======== SELECTION

What does it make you feel like since Mick didn't want to tour behind Dirty Work but now he's done a tour of Japan and he's going to do a tour of Australia?
Great. Go to Australia in their midwinter. Go on. I've got other things to do. Go there. Go there with your jerk-off band.

He knows how I feel about it. Whether he'll ever admit it to himself, I don't know. I mean, I'll be totally honest: I love Mick. Most of my efforts with Mick go to trying to open his eyes: "You don't need to do this. You have no problem. All you've got to do is just grow up with it." And that's what he should be doing.

I mean, ninety-nine percent of the male population of the Western world — and beyond — would give a limb to live the life of Riley, to live the life of Jagger. To be Mick Jagger. And he's not happy being Mick Jagger. He's not living a happy life. To me, that's unacceptable. I've got to make him happy! [Laughs.] To me, I've failed if I can't eventually get my mate to feel good about himself. Even though he's very autocratic and he can be a real @#$%&. But who can't be an @#$%& at times?

The siege mentality kind of worries me about Mick. Nobody can get in there, even me, who's known him longer than anybody. What bothers me sometimes about him is not being able to get through to him. He's got his own vision about himself, which is not actually who he is. So he has to play a game; he has to act. He's not about to give you anything. He's not about to give anything away. He'll be flip.

================
======== MATERIAL SHOWN

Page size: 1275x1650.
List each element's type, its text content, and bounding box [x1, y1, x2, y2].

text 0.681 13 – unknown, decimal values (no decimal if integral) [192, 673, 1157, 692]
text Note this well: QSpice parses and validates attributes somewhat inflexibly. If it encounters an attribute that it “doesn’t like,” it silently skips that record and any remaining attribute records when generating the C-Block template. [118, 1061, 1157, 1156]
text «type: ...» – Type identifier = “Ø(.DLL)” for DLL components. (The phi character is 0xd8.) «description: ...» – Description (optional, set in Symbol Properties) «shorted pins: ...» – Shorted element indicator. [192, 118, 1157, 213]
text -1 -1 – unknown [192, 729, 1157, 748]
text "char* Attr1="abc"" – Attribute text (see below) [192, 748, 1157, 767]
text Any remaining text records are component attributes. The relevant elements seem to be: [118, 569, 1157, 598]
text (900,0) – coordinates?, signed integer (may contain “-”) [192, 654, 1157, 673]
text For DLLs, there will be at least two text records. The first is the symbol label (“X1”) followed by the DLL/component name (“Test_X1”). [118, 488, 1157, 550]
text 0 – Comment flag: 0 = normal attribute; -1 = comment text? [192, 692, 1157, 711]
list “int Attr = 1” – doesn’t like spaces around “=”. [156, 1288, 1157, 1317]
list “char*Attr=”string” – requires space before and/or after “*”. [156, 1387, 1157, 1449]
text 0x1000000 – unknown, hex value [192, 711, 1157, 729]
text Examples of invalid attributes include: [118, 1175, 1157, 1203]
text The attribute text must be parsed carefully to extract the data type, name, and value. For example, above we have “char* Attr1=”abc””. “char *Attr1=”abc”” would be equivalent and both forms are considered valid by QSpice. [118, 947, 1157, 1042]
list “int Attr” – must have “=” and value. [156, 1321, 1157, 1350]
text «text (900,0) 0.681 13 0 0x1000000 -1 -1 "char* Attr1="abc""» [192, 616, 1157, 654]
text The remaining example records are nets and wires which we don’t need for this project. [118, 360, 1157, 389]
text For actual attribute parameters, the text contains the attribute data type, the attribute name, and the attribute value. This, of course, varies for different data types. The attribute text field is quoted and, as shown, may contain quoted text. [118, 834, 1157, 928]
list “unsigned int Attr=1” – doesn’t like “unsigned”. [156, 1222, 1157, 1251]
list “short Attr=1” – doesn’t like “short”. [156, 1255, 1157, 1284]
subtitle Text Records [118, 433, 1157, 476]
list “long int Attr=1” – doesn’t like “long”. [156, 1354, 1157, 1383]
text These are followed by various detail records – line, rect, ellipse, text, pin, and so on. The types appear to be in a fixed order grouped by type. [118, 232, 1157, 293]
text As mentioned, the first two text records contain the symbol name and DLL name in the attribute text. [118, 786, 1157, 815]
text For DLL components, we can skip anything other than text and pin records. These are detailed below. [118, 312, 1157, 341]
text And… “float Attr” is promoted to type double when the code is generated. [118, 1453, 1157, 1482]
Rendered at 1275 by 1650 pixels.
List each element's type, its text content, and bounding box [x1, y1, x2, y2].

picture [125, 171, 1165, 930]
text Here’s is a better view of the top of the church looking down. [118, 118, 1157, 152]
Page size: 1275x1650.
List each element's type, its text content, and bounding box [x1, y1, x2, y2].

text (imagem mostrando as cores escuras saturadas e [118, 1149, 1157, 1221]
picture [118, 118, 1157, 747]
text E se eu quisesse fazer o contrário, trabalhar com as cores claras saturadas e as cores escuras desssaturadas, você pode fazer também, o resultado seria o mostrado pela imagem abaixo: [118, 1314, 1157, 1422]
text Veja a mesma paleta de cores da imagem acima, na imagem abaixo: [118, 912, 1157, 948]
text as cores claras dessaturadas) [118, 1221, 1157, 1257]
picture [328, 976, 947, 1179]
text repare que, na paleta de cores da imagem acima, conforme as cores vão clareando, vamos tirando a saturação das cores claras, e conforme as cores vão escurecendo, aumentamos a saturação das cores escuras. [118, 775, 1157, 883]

================

REQUESTS =>
[1] In the records, reproduce every line from the one containing "text (imagem mostrando" to the one containing "picture [328, 976, 947, 1179]", inclusive, and nothing else.
[2] Carry on the interview about Mick Jagger from the point where it stops.

SOLVED TASKS =>
[1]
text (imagem mostrando as cores escuras saturadas e [118, 1149, 1157, 1221]
picture [118, 118, 1157, 747]
text E se eu quisesse fazer o contrário, trabalhar com as cores claras saturadas e as cores escuras desssaturadas, você pode fazer também, o resultado seria o mostrado pela imagem abaixo: [118, 1314, 1157, 1422]
text Veja a mesma paleta de cores da imagem acima, na imagem abaixo: [118, 912, 1157, 948]
text as cores claras dessaturadas) [118, 1221, 1157, 1257]
picture [328, 976, 947, 1179]

[2]
And I don't mind him reading this shit, because this is part of, as far as I'm concerned, my attempt to help him along. It's a very sad thing to me to have a friend that... especially when he's in such a privileged position and should be able to live one of the best lives ever. Everybody, as I say, would give limbs to be Mick Jagger, to be able to live like that. And not to be happy? What's so hard about being Mick Jagger? What's so tough? It's like Bob Dylan's phrase once: "What's so hard about being one of the Beatles?" Although, you could say that about Bob, too, you know. Now I'm really gonna get shit, man! [Laughs.] I mean, this exaggerated sense of who you are and what you should do and worrying about it so much. Why don't you just get on with it and stop trying to figure all the angles? That to me is a waste of time.

Now you're in the situation where your own solo record is coming out. Do you feel any sense of competition with Mick?
Obviously the situation is there for it to be perceived that way. No, I don't feel any sense of competition with Mick. Whether Mick feels a sense of competition with me — that's another question. Why we didn't go on the road behind Dirty Work ... that might be an answer to that.

You mean he felt that it was more your record or...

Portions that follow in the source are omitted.